* ASSIGNED TASK:
Can you copy out the data exactly? Leave the images out.

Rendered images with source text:
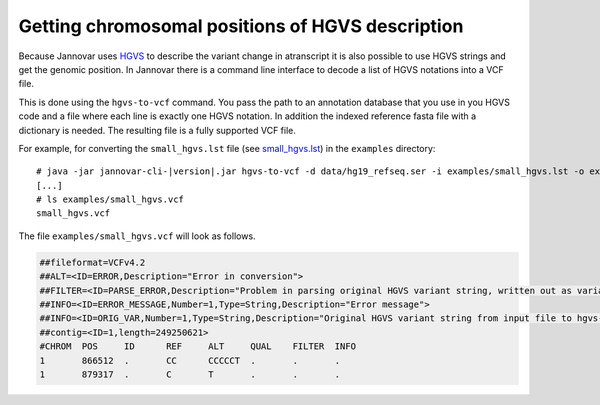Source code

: .. _hgvs_to_vcf:

Getting chromosomal positions of HGVS description
====================

Because Jannovar uses `HGVS <http://varnomen.hgvs.org/>`_ to describe the variant change in atranscript it is also possible to use HGVS strings and get the genomic position. In Jannovar there is a command line interface to decode a list of HGVS notations into a VCF file.

This is done using the ``hgvs-to-vcf`` command.
You pass the path to an annotation database that you use in you HGVS code and a file where each line is exactly one HGVS notation. In addition the indexed reference fasta file with a dictionary is needed. The resulting file is a fully supported VCF file. 

For example, for converting the ``small_hgvs.lst`` file (see `small_hgvs.lst <https://github.com/charite/jannovar/blob/master/examples/small_hgvs.lst>`_) in the ``examples`` directory:

.. parsed-literal::
    # java -jar jannovar-cli-\ |version|\ .jar hgvs-to-vcf -d data/hg19_refseq.ser -i examples/small_hgvs.lst -o examples/small_hgvs.vcf -r hg19.fa
    [...]
    # ls examples/small_hgvs.vcf
    small_hgvs.vcf

The file ``examples/small_hgvs.vcf`` will look as follows.

.. code-block:: text

	##fileformat=VCFv4.2
	##ALT=<ID=ERROR,Description="Error in conversion">
	##FILTER=<ID=PARSE_ERROR,Description="Problem in parsing original HGVS variant string, written out as variant at 1:g.1N>N">
	##INFO=<ID=ERROR_MESSAGE,Number=1,Type=String,Description="Error message">
	##INFO=<ID=ORIG_VAR,Number=1,Type=String,Description="Original HGVS variant string from input file to hgvs-to-vcf">
	##contig=<ID=1,length=249250621>
	#CHROM	POS	ID	REF	ALT	QUAL	FILTER	INFO
	1	866512	.	CC	CCCCCT	.	.	.
	1	879317	.	C	T	.	.	.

* SOLUTION TO THE EXERCISE:
Source code

: .. _hgvs_to_vcf:

Getting chromosomal positions of HGVS description
====================

Because Jannovar uses `HGVS <http://varnomen.hgvs.org/>`_ to describe the variant change in atranscript it is also possible to use HGVS strings and get the genomic position. In Jannovar there is a command line interface to decode a list of HGVS notations into a VCF file.

This is done using the ``hgvs-to-vcf`` command.
You pass the path to an annotation database that you use in you HGVS code and a file where each line is exactly one HGVS notation. In addition the indexed reference fasta file with a dictionary is needed. The resulting file is a fully supported VCF file. 

For example, for converting the ``small_hgvs.lst`` file (see `small_hgvs.lst <https://github.com/charite/jannovar/blob/master/examples/small_hgvs.lst>`_) in the ``examples`` directory:

.. parsed-literal::
    # java -jar jannovar-cli-\ |version|\ .jar hgvs-to-vcf -d data/hg19_refseq.ser -i examples/small_hgvs.lst -o examples/small_hgvs.vcf -r hg19.fa
    [...]
    # ls examples/small_hgvs.vcf
    small_hgvs.vcf

The file ``examples/small_hgvs.vcf`` will look as follows.

.. code-block:: text

	##fileformat=VCFv4.2
	##ALT=<ID=ERROR,Description="Error in conversion">
	##FILTER=<ID=PARSE_ERROR,Description="Problem in parsing original HGVS variant string, written out as variant at 1:g.1N>N">
	##INFO=<ID=ERROR_MESSAGE,Number=1,Type=String,Description="Error message">
	##INFO=<ID=ORIG_VAR,Number=1,Type=String,Description="Original HGVS variant string from input file to hgvs-to-vcf">
	##contig=<ID=1,length=249250621>
	#CHROM	POS	ID	REF	ALT	QUAL	FILTER	INFO
	1	866512	.	CC	CCCCCT	.	.	.
	1	879317	.	C	T	.	.	.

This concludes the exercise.